───── Records provided ─────

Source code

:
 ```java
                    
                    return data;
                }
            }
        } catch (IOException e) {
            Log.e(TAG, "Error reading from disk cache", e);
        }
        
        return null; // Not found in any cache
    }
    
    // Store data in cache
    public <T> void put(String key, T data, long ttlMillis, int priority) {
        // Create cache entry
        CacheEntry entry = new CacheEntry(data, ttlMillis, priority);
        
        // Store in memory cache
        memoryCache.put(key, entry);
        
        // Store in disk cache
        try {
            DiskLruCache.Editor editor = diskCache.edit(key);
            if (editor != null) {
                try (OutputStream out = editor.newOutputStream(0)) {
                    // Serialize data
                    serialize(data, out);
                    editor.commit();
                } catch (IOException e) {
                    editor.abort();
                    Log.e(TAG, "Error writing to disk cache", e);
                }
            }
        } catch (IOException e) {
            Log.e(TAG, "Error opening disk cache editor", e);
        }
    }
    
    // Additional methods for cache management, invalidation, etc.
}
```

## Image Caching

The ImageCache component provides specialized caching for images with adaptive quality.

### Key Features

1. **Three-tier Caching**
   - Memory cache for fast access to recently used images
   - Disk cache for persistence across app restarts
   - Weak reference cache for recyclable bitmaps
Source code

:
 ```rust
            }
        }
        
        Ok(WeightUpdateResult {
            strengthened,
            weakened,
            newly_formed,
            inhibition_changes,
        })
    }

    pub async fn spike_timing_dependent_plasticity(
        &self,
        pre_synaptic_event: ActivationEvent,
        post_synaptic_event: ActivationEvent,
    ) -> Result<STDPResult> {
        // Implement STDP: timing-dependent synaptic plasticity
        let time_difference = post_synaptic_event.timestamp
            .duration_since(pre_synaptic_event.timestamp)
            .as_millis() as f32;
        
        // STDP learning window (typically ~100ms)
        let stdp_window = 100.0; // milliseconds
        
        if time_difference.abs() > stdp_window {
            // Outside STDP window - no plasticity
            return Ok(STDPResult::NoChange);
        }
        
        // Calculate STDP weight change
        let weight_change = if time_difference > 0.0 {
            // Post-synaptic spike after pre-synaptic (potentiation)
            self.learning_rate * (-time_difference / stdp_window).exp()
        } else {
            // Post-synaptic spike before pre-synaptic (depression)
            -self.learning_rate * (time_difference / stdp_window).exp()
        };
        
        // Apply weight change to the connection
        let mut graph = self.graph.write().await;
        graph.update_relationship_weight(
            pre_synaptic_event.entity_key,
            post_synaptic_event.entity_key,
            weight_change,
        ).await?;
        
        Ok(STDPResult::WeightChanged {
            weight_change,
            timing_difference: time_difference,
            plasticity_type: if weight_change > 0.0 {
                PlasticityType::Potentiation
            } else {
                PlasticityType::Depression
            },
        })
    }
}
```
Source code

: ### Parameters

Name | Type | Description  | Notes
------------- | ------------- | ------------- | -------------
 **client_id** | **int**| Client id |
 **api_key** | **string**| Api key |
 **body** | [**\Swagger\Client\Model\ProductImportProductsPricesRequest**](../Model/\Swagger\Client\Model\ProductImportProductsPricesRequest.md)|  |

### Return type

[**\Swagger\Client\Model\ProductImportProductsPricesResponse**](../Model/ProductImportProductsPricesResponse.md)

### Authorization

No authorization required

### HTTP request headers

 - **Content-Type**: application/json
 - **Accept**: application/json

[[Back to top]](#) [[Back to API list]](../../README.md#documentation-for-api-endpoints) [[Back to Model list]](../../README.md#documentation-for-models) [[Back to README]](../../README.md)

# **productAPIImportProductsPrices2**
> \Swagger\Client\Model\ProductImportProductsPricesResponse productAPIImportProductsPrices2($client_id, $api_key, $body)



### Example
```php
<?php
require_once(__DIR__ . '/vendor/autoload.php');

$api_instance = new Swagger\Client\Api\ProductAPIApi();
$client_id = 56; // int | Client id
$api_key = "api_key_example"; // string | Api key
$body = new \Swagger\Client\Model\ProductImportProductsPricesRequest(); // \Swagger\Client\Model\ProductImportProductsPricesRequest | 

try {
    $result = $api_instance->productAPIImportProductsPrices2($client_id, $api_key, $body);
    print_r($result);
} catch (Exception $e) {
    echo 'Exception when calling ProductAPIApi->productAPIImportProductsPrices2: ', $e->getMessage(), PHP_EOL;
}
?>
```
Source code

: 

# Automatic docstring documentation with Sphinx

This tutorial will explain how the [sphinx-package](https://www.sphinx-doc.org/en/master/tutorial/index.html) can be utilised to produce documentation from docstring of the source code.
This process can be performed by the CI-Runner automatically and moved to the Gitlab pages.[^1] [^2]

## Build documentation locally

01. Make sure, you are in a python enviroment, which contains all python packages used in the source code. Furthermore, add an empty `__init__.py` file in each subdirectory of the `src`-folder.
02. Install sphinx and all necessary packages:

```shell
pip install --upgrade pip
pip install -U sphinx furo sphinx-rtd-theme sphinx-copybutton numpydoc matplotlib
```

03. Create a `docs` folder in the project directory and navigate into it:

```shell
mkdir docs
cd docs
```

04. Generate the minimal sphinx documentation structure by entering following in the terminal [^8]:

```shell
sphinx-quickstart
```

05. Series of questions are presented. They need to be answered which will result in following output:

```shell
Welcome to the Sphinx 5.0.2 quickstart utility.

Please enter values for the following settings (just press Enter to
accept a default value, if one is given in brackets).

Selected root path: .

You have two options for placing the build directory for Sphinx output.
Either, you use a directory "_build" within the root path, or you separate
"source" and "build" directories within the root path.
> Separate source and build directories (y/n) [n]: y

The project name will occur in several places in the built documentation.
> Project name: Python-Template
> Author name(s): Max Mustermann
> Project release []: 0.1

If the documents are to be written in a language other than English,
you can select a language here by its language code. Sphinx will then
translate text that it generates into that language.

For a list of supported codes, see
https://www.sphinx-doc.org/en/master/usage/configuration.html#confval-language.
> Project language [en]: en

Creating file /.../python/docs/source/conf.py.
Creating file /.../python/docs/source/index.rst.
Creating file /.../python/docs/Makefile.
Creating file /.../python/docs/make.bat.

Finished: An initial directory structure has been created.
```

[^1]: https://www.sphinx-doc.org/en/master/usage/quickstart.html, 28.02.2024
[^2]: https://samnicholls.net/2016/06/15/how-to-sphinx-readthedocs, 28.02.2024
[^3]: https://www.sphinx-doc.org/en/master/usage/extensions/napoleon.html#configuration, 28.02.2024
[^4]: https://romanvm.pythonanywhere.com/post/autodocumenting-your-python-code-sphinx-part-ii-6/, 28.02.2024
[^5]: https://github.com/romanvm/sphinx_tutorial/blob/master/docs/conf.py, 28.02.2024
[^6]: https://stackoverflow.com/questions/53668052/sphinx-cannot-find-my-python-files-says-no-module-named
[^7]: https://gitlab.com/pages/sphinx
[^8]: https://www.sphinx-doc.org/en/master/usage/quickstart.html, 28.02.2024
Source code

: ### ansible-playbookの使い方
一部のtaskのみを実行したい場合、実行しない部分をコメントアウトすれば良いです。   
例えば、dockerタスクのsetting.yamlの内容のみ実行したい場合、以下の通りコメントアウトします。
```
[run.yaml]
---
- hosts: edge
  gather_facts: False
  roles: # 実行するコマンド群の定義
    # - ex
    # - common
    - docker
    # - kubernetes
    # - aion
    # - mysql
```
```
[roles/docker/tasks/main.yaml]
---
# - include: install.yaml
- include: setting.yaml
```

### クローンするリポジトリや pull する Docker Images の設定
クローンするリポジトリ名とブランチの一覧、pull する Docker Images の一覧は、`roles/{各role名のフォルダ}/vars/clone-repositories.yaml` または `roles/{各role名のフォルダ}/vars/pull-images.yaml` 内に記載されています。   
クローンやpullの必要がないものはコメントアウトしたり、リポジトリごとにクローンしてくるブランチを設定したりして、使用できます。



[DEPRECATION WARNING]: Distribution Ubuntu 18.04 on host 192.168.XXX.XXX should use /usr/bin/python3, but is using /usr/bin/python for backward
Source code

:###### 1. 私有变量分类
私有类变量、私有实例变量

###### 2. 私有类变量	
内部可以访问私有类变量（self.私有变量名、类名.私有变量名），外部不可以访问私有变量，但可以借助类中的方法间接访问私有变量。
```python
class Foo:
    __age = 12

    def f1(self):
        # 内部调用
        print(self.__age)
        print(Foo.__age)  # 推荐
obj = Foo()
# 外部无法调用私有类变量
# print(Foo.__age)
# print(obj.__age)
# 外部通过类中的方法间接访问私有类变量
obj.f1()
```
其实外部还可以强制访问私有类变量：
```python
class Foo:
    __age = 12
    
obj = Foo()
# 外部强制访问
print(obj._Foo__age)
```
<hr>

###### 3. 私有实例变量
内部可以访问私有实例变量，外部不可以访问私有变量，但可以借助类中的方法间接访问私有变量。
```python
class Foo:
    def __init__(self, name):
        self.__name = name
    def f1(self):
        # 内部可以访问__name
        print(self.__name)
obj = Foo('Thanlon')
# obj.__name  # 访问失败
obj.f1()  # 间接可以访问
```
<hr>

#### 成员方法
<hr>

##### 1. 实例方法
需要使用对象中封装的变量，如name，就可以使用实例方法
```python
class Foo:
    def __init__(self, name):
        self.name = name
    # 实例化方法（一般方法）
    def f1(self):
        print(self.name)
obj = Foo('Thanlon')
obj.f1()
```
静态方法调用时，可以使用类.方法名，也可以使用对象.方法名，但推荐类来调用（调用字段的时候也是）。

─────

--- Assignment ---
Pick out and copy the lines of the entries that hold the string "folder".

--- Task answer ---
01. Make sure, you are in a python enviroment, which contains all python packages used in the source code. Furthermore, add an empty `__init__.py` file in each subdirectory of the `src`-folder.
03. Create a `docs` folder in the project directory and navigate into it:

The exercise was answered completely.